Exercise description >>
Copy the material below word for word, leaving out the pictures.

Given information below:

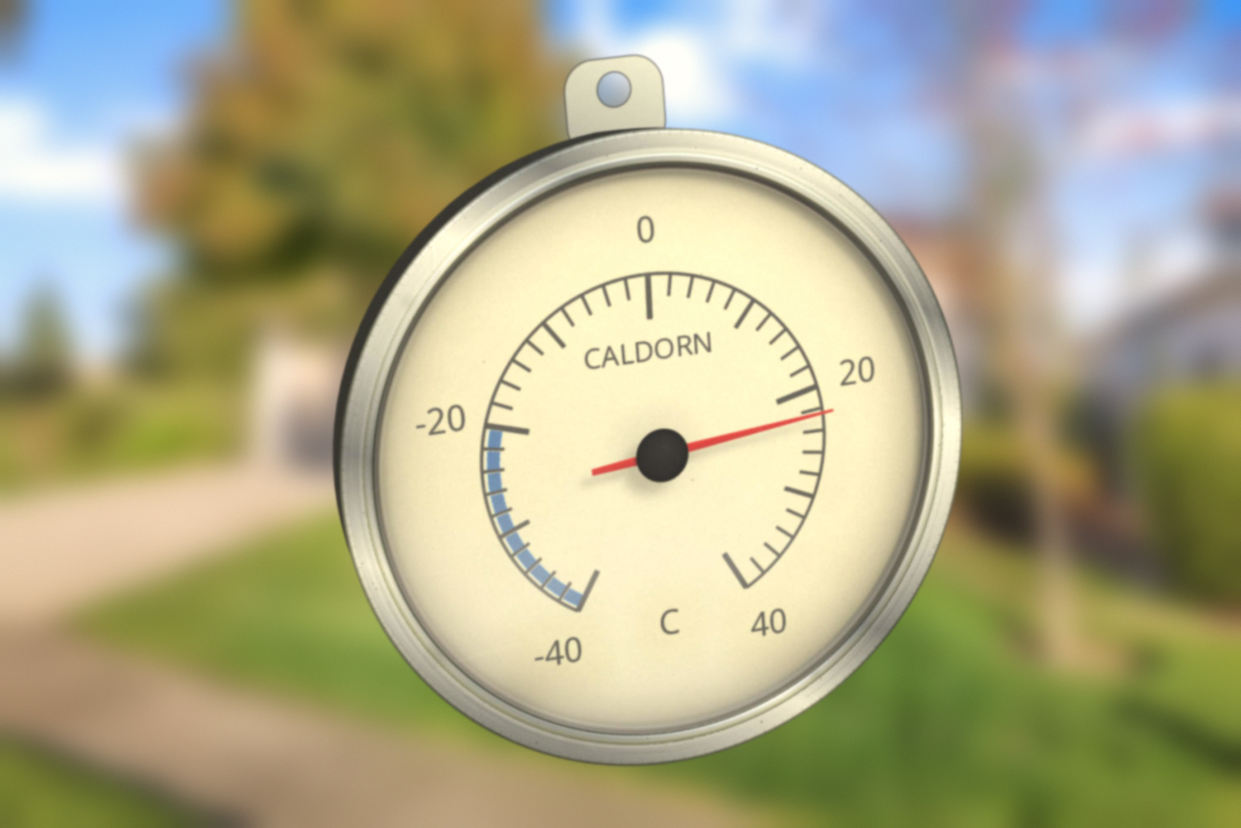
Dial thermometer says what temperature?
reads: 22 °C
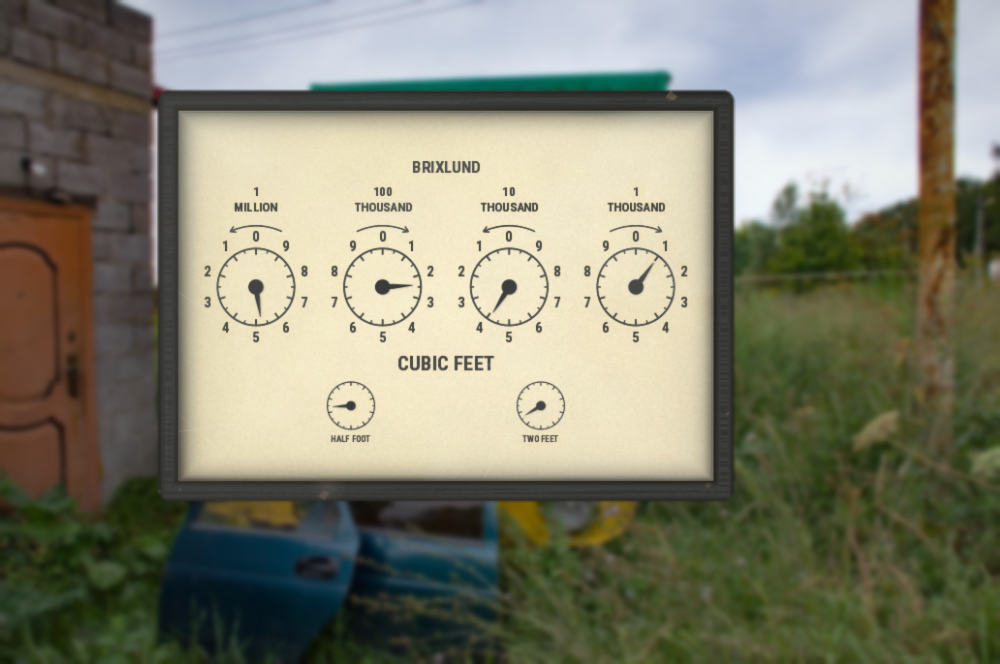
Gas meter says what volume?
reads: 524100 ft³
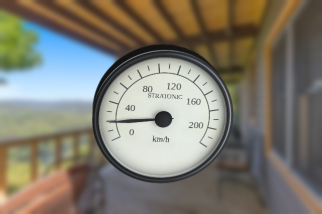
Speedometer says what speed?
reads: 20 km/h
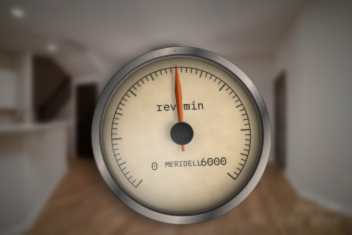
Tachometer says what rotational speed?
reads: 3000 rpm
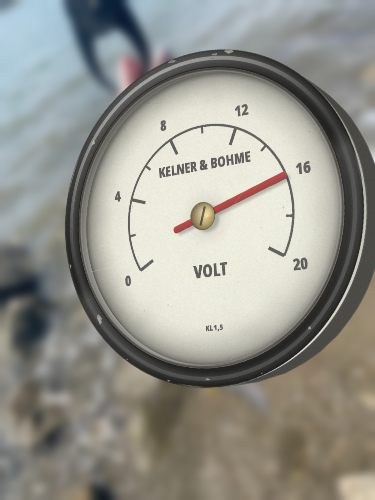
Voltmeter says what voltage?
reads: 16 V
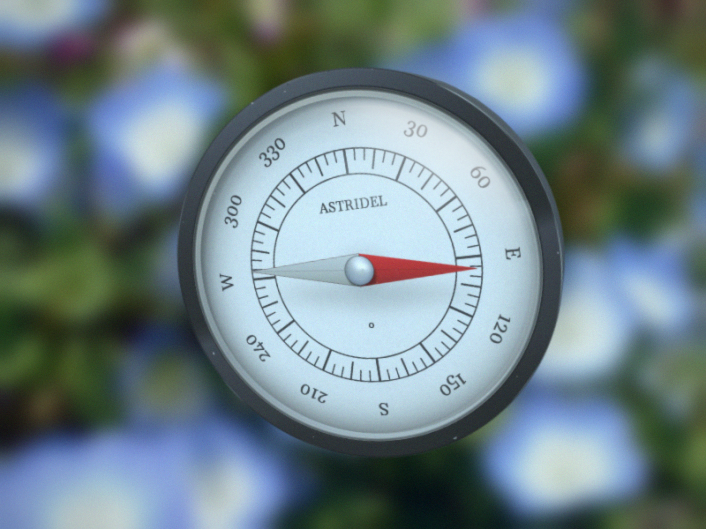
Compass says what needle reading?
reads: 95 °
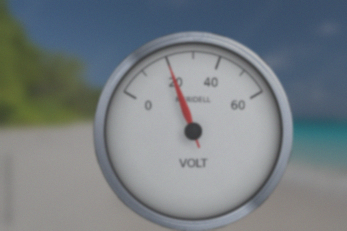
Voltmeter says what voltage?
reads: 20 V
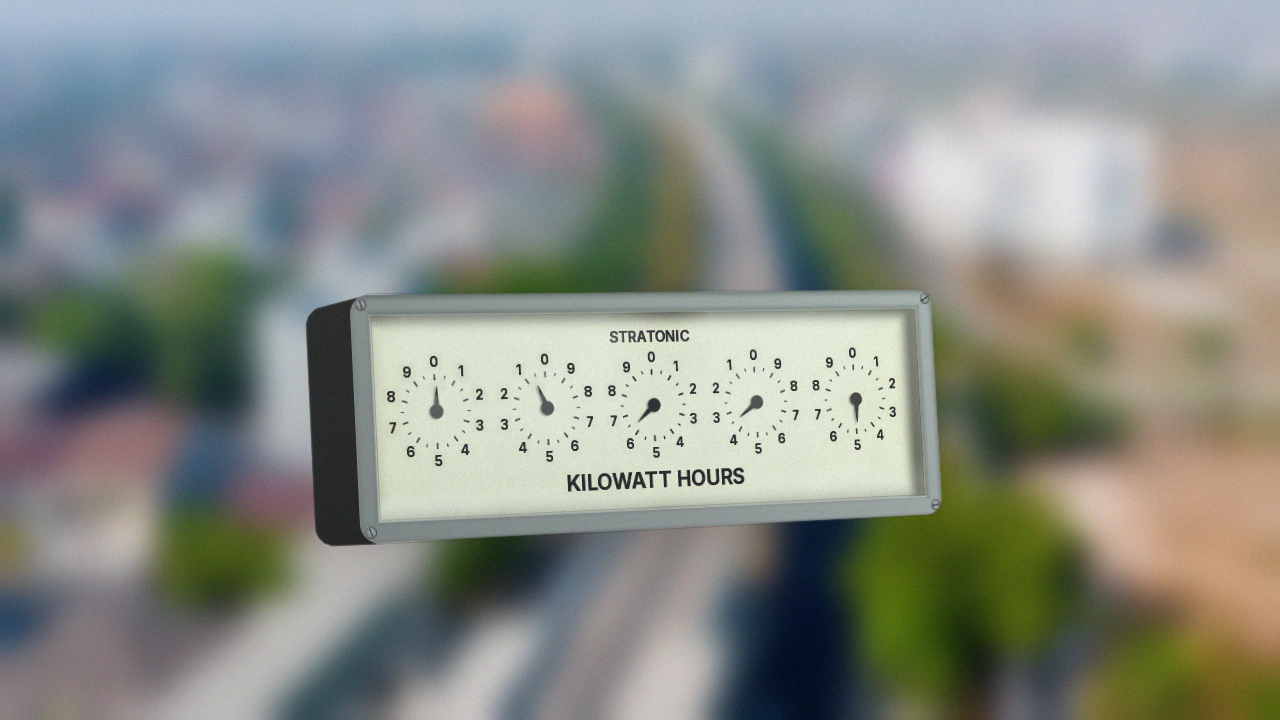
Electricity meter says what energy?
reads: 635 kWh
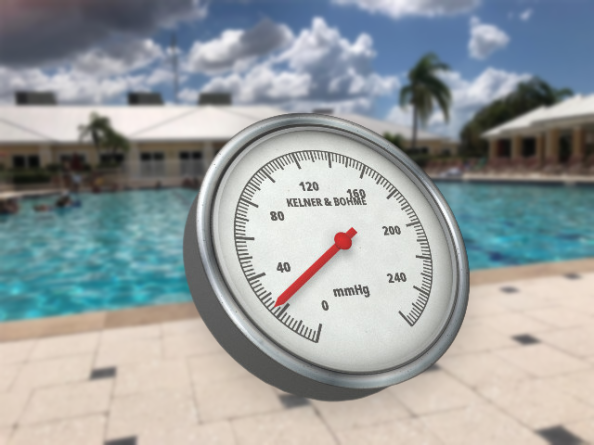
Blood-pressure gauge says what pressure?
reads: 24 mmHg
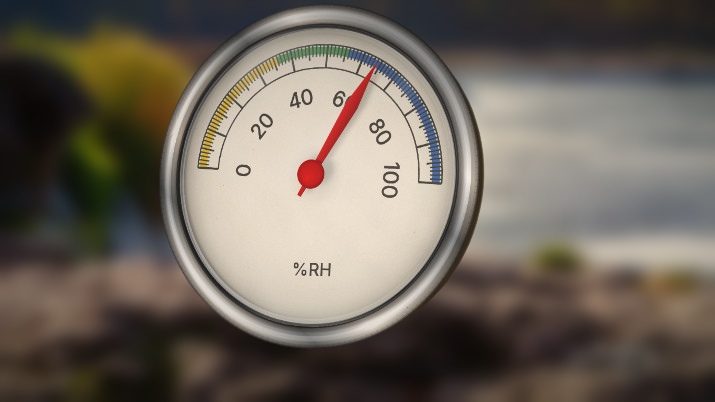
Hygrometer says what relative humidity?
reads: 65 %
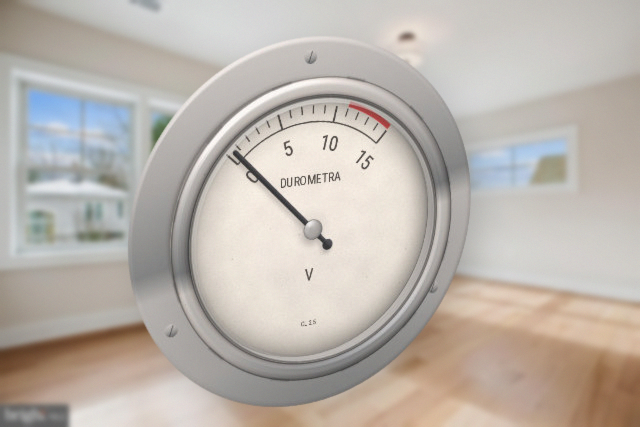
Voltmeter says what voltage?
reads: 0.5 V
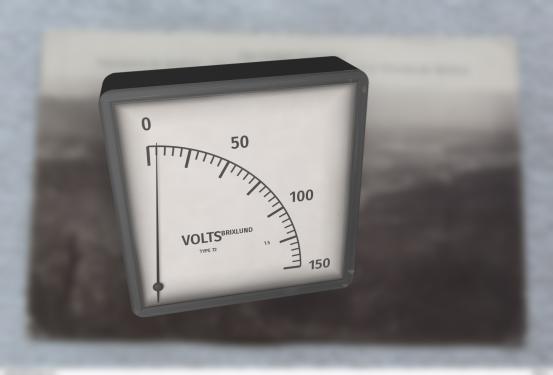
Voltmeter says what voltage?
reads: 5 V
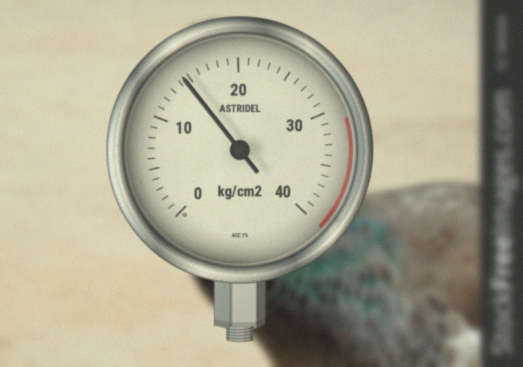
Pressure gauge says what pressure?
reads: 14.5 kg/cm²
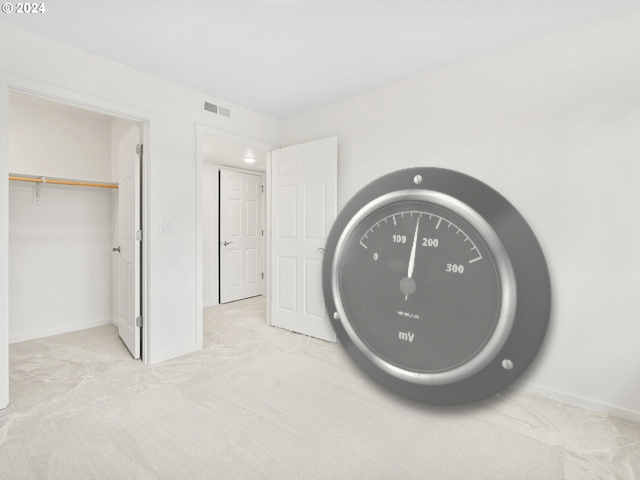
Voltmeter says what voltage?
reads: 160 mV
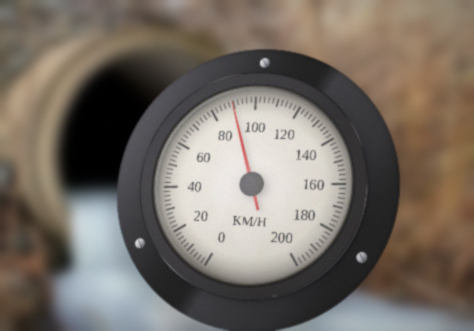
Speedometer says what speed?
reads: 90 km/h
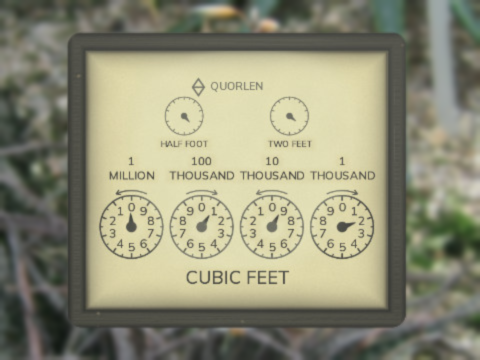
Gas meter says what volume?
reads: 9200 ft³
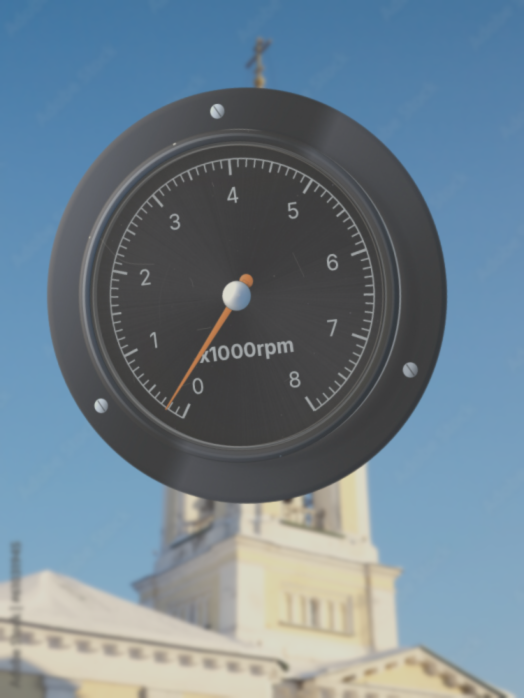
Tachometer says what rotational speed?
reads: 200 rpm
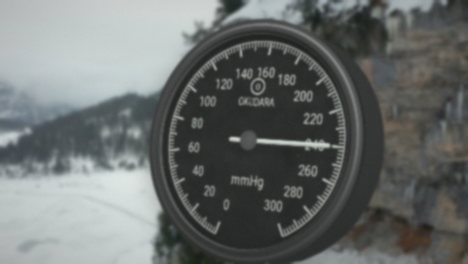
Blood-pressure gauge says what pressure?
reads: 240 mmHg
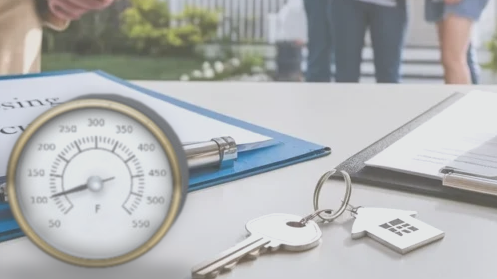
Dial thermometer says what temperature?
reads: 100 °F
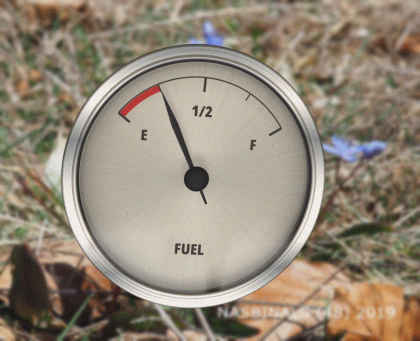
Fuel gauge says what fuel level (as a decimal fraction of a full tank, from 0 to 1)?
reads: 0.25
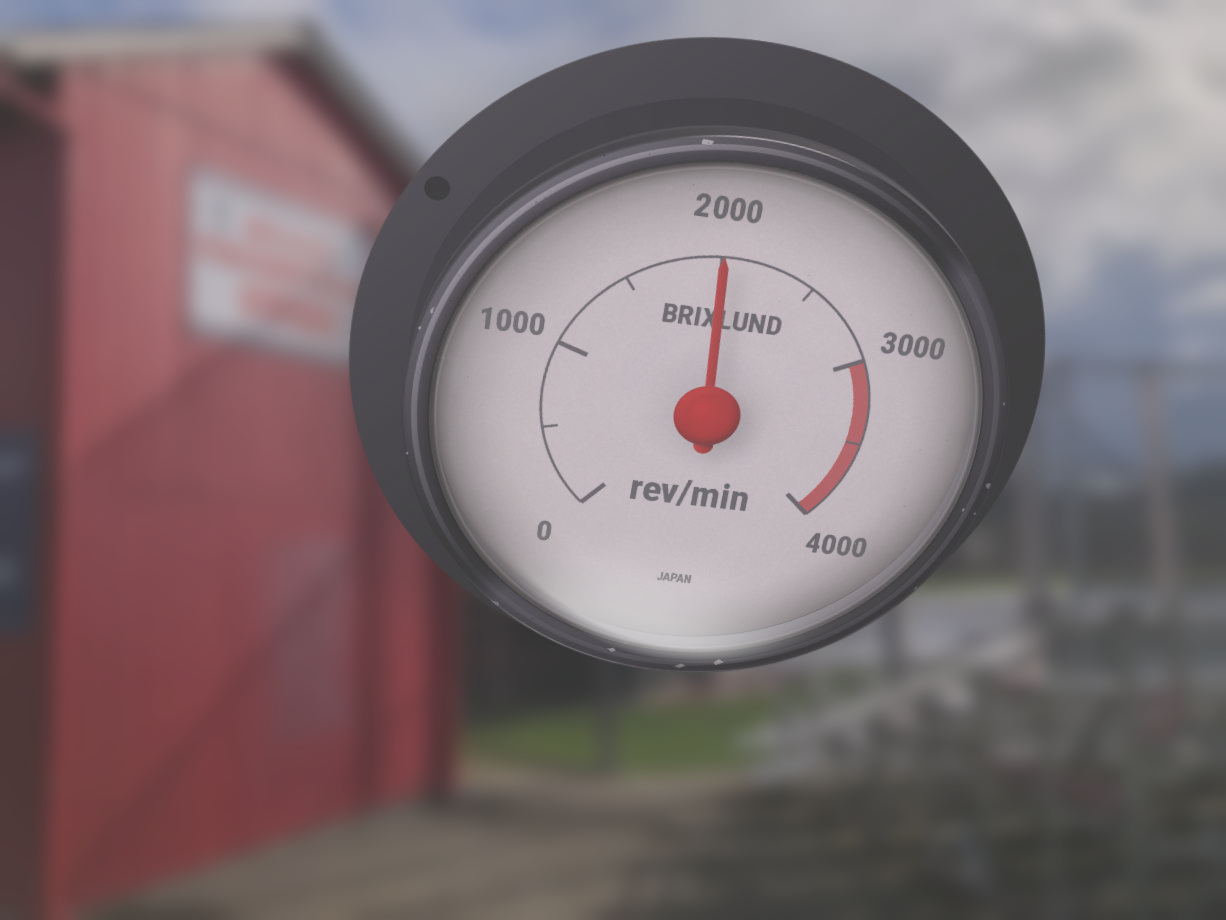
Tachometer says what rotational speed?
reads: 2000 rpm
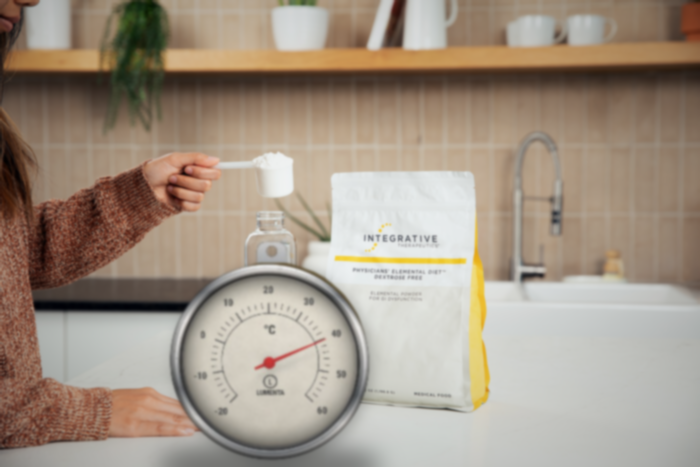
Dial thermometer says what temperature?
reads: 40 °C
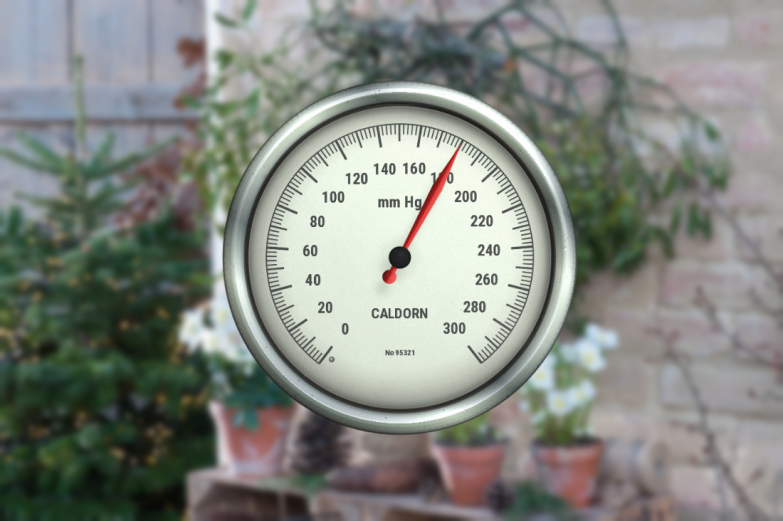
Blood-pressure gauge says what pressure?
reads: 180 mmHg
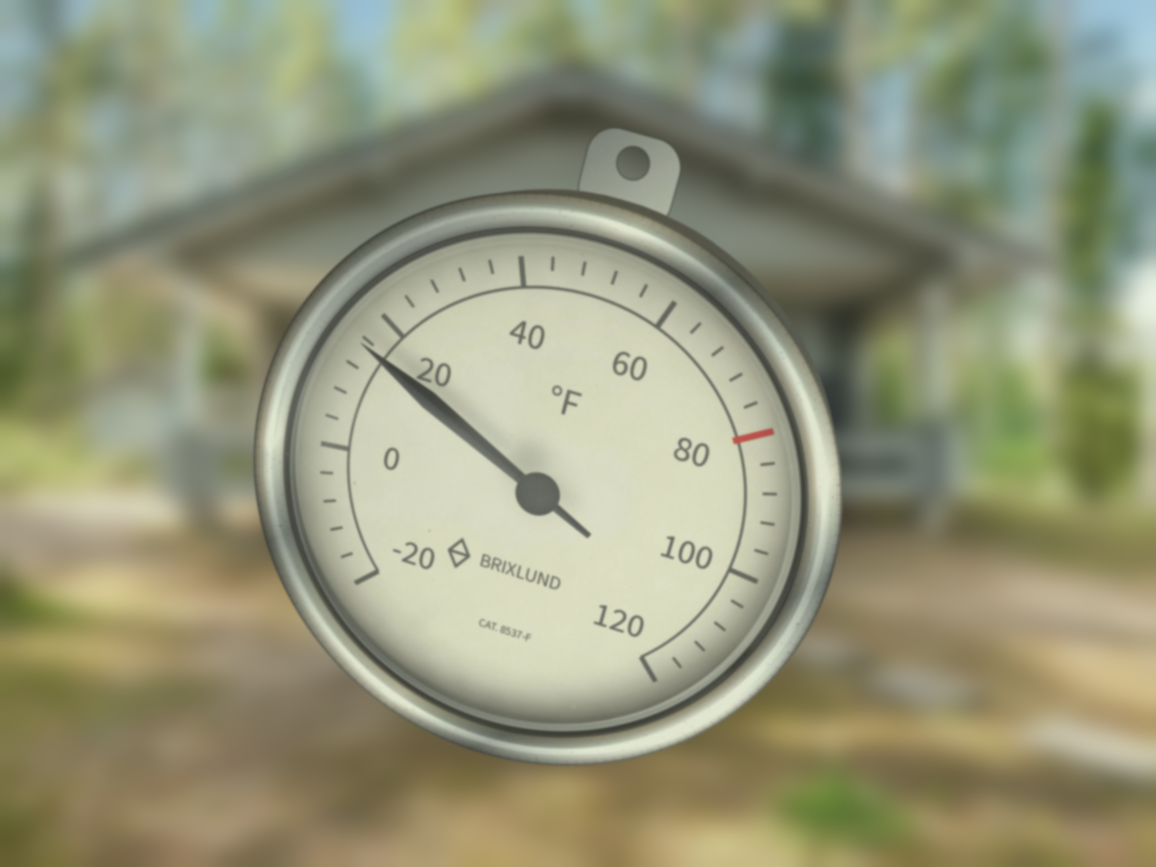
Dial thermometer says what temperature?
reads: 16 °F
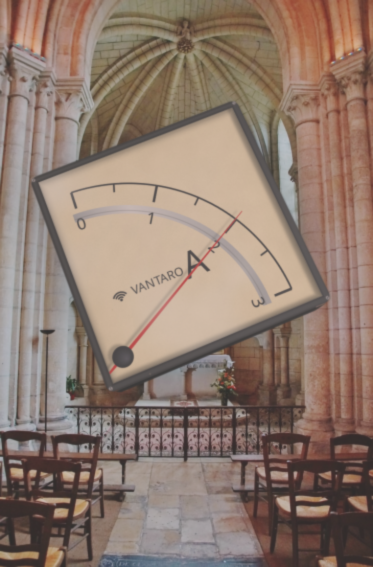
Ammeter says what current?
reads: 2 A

End of Given information.

Result of this exercise >>
Dial thermometer says what temperature?
reads: 22 °C
Gas meter says what volume?
reads: 524100 ft³
Speedometer says what speed?
reads: 20 km/h
Tachometer says what rotational speed?
reads: 3000 rpm
Voltmeter says what voltage?
reads: 16 V
Compass says what needle reading?
reads: 95 °
Voltmeter says what voltage?
reads: 20 V
Electricity meter says what energy?
reads: 635 kWh
Blood-pressure gauge says what pressure?
reads: 24 mmHg
Hygrometer says what relative humidity?
reads: 65 %
Voltmeter says what voltage?
reads: 0.5 V
Voltmeter says what voltage?
reads: 5 V
Pressure gauge says what pressure?
reads: 14.5 kg/cm²
Voltmeter says what voltage?
reads: 160 mV
Speedometer says what speed?
reads: 90 km/h
Gas meter says what volume?
reads: 9200 ft³
Tachometer says what rotational speed?
reads: 200 rpm
Blood-pressure gauge says what pressure?
reads: 240 mmHg
Dial thermometer says what temperature?
reads: 100 °F
Fuel gauge says what fuel level (as a decimal fraction of a full tank, from 0 to 1)?
reads: 0.25
Tachometer says what rotational speed?
reads: 2000 rpm
Dial thermometer says what temperature?
reads: 40 °C
Blood-pressure gauge says what pressure?
reads: 180 mmHg
Dial thermometer says what temperature?
reads: 16 °F
Ammeter says what current?
reads: 2 A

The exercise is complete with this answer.